Spark Queries
Querying with SQL
Querying Mixed-Format table by merge on read
Using Select
statement to query on Mixed-Format tables.
SELECT * FROM mixed_catalog.db.sample
The Mixed-Format connector will merge the data from BaseStore
and ChangeStore
.
Query on change store
For a Mixed-Format table with primary keys. you can query on ChangeStore
by .change
.
SELECT * FROM mixed_catalog.db.sample.change
+---+----+----+---------------+------------+--------------+
| id|name|data|_transaction_id|_file_offset|_change_action|
+---+----+----+---------------+------------+--------------+
| 1|dddd|abcd| 3| 1| INSERT|
| 1|dddd|abcd| 3| 2| DELETE|
+---+----+----+---------------+------------+--------------+
The addition columns are:
- _transaction_id: The transaction ID allocated by AMS during data write is assigned per SQL execution in batch mode and per checkpoint in streaming mode.

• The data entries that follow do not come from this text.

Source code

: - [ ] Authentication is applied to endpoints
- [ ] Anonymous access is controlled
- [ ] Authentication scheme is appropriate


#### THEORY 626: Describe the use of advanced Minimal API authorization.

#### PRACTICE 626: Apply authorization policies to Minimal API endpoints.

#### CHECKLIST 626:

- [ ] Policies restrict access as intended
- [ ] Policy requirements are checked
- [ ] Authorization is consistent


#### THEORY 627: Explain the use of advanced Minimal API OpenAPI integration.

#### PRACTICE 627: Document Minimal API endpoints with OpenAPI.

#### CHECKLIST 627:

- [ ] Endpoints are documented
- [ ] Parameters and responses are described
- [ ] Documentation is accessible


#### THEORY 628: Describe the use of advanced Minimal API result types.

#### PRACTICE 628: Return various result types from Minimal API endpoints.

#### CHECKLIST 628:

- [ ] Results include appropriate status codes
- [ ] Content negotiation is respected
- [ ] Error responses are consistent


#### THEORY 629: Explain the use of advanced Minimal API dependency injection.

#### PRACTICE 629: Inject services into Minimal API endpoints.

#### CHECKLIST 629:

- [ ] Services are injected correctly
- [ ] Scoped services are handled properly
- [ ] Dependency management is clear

- _file_offset:The order of data written with the same
_transaction_id
. - _change_action:The type of change record,
INSERT
orDELETE
.
Querying with DataFrames
You can read the Mixed-Format table by Spark DataFrames:
val df = spark.read.table("mixed_catalog.db.sample")
df.count
And visit the ChangeStore
by .change
.
val df = spark.read.table("mixed_catalog.db.sample.change")
df.count